兵庫県 小野散策記 その1 来迎寺 |
2012年8月5日に歴史フォーラムがあり小野市を訪問した時に散策しましたので
シリーズで記述していきます。第1回は来迎寺についてです。
浄土寺は以前に訪問しているので、浄土寺訪問記にリンクしておきます。
小野市の浄土寺訪問記 on 2010-11-30
来迎寺の基本情報
住所:小野市市場町1185 TEL:0794-62-2070
宗派:浄土宗西山禅林寺派 山号:引接山
上の写真は境内の遠景です。当日(2012-8-5)は近隣の自治会の皆様が総出で
お盆の施餓鬼会を前に境内の清掃に汗を流されていました。
来迎寺は畝川山萬勝寺、瑞聖山雲光寺の729年創建(By 行基)には及ばないものの
重源創建浄土寺の1192年の創建とほぼ同時代の建久8年(1197)重源上人の弟子
善阿により創建された浄土宗の古刹である。
上の2枚の写真は山門とその軒の軒丸瓦と平瓦である。
山門には山号の引接山の扁額が掲げられています。
山門の名前は通達善趣門とつけられています。

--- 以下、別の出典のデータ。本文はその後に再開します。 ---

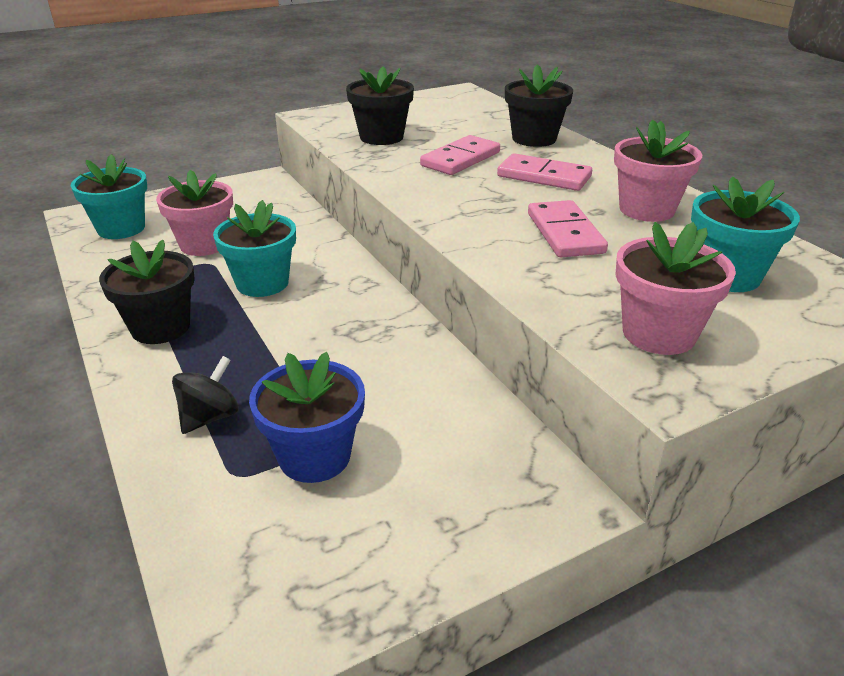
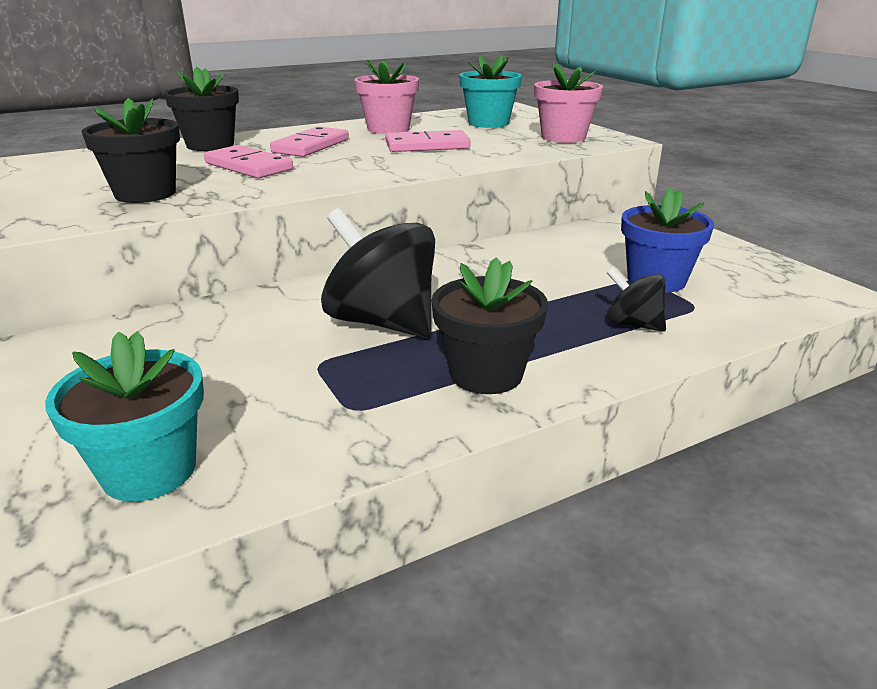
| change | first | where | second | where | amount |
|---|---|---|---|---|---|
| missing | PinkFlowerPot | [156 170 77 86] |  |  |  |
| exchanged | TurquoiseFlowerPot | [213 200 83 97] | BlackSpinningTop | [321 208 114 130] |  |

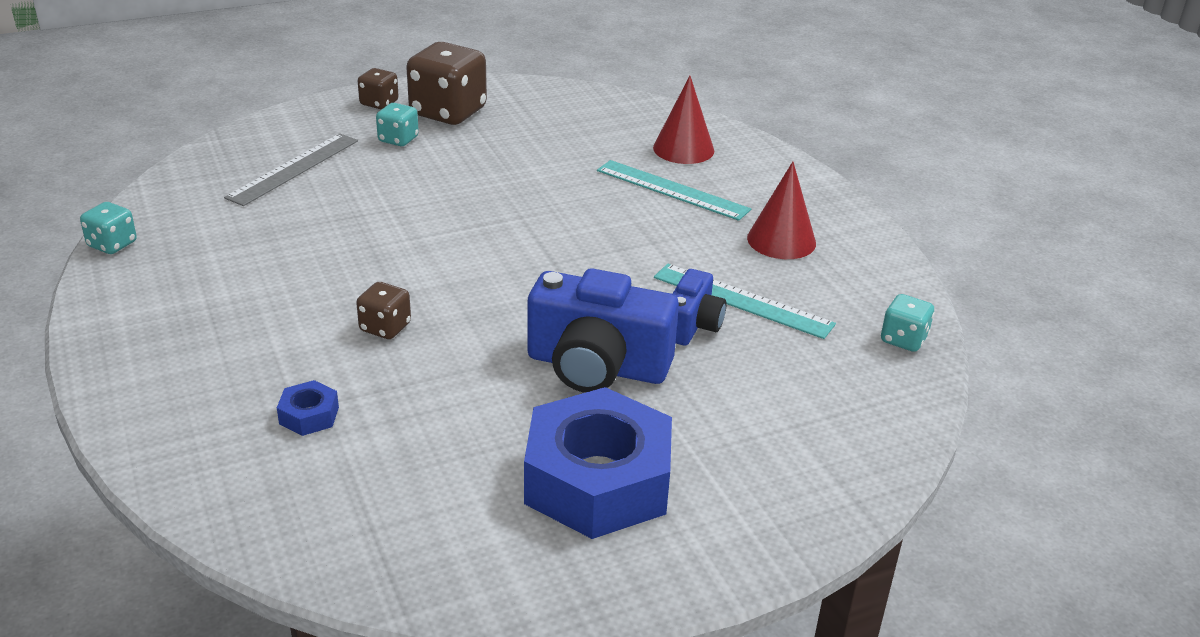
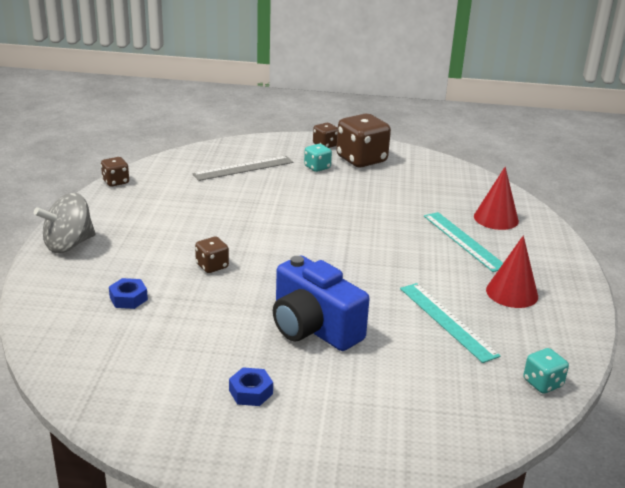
| change | first | where | second | where | amount |
|---|---|---|---|---|---|
| missing | BlueCamera | [672 269 54 77] |  |  |  |
| appeared |  |  | GreySpinningTop | [34 193 62 60] |  |
| colour | TurquoiseDice | [80 202 57 52] | BrownDice | [101 157 28 30] |  |
| size | BlueNut | [524 387 148 152] |  | [229 367 44 39] | x0.40 |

もう1つ立派な門があります(下の写真)
ので通達善趣門はそちらの名前かも知れません?
門の飾りもすごく立派です(上の写真)
現在境内では本堂?の建設工事が進められていました。
来迎寺の由緒について改めて記載します。
東大寺の焼き討ちに関わった平重衡の家来下司次郎とその妹の息子で重源上人の
弟子となった善阿が来迎寺の創建に深く関係しています。
下司次郎は小野市立市場小学校の南にかつて下司館と呼ばれる館を構えるこの地域
の土豪でした。下司次郎は東大寺(南都)焼き討ちを行った実行犯と伝えられています。
下司次郎は南都焼き討ちのとき、平重衡の命を受け、南都に火をかけた人物で、
伝説ではその後仏罰をうけて、本人とその家族も皆熱病に罹って亡くなったといわれ
ています。唯一生き残った妹は、南都焼き討ちで亡くなった人を供養するため、
息子を重源上人の弟子にしました。この弟子が善阿です。
この善阿により建久8年(1197)に創建されました。
上の写真は完全な形を留めていませんが宝篋印塔があります。
鎌倉時代の様式?を留める貴重なものだと思います。
神戸市西区の如意寺の宝篋印塔と形式が似ている。
境内に隣接する墓地にも宝篋印塔がありましたが江戸時代のものでした。
上の2枚の写真は境内の88箇所巡りの石仏。
上の写真は門前の神社の祠。
上の写真は播州音頭の記念碑。
以下現地の説明書きより引用。
播州音頭は明治時代のはじめ頃仏を供養する踊りの囃子歌として、地元の千鶴、
流光、別品の3名のほか一門が吉川音頭をもとに歌詞、曲、節調を改良したのが
始まりと伝えられていてます。以後この音頭は夏の盆踊り唄として親しまれています。
上の写真は忠魂碑。
境内には西南戦争、日清戦争、日露戦争の犠牲者の名前を刻んだ慰霊碑があります。
戦時中には神戸市内の小学生が集団疎開した話も聞いております。
また焼山古墳群の発掘調査(昭和33年頃)で兵庫県立考古博物館の石野館長が
寝泊りされたのもこの来迎寺であると聞き及んでいます。